Initial Capabilities
The user actions the very first incarnation of a Time Browser must support:
Vocabulary
Room is a dimension/tag used to collect participants recordings,
Event is defined by a start time and an end time
Session is any recording made in a Room during an Event
Conference
The way someone joins a Room is through
Recording Audio
Limitations
- The initial platform will be the Google Chrome Browser.
- The user will need to use a headset & microphone to ensure that only the users voice is captured.
- Recording will be in high quality (44.1kHz at 16 bits).
- The audio recording will be audio-compressed (not file compressed), to minimize audio changes when suers head moves, if this is cheap to implement.
- Speech to Text Transcription will take place on the users device, for a first-run attempt. Tests will need to be done to establish best library for this.
- We will need to test NTP with this system to see how accurate we can get the timing. Timing is CRUCIAL for this project.
Recording Set-Up: Room ID & Event
A participant will share a Room ID - which will be used again and again if preferred. This ID will be the name of the Room plus the ID of the host.

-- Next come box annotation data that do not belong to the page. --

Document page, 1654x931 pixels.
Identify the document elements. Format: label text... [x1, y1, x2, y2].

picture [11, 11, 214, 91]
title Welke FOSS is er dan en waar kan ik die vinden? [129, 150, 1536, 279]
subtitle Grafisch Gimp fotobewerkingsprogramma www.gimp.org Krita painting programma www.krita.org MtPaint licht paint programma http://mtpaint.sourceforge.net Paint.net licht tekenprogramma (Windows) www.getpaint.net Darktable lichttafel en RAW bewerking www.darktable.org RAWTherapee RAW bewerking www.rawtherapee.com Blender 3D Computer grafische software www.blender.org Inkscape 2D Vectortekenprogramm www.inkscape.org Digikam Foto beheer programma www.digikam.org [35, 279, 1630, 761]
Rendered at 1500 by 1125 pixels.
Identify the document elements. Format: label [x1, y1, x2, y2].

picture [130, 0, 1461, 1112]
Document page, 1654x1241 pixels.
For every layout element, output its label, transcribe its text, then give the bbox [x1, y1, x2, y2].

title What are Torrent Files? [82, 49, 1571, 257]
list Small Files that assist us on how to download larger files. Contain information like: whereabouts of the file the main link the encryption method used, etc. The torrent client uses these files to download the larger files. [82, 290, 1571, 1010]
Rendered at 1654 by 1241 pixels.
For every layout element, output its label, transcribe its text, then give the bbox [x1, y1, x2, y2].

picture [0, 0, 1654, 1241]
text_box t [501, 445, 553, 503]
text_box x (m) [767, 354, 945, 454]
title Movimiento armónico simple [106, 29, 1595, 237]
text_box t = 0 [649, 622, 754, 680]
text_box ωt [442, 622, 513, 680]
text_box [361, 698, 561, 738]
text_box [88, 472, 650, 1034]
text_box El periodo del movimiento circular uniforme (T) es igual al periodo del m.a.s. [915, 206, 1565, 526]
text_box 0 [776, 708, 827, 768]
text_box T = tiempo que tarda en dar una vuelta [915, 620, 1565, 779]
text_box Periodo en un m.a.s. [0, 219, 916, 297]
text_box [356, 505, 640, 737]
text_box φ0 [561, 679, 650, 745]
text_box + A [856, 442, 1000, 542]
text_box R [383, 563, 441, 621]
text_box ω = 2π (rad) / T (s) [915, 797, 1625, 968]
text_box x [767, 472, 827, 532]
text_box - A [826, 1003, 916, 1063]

- Everyone taking part in the same Event (an event is an audio, video or other recording with a specific start and end time) will enter this Room ID into their application.
- An Event does not need a Room ID assigned to it, but then it's only a single user, single voice recording so for version 1 a Room ID will therefore be required.
- An Event is defined as any contiguous recording by one or more users.
- When no-one is recording with a certain Room ID, the event stops.
- For version 1 an Event is maximum 6 hours, to prevent anyone recording at all times. This is an artificial imitation which will be re-evaluated over time.
- The client application will send a ping to the server to when recording
- Recording will be compressed (audio levels, not quality) to reduce volume changes during head movement.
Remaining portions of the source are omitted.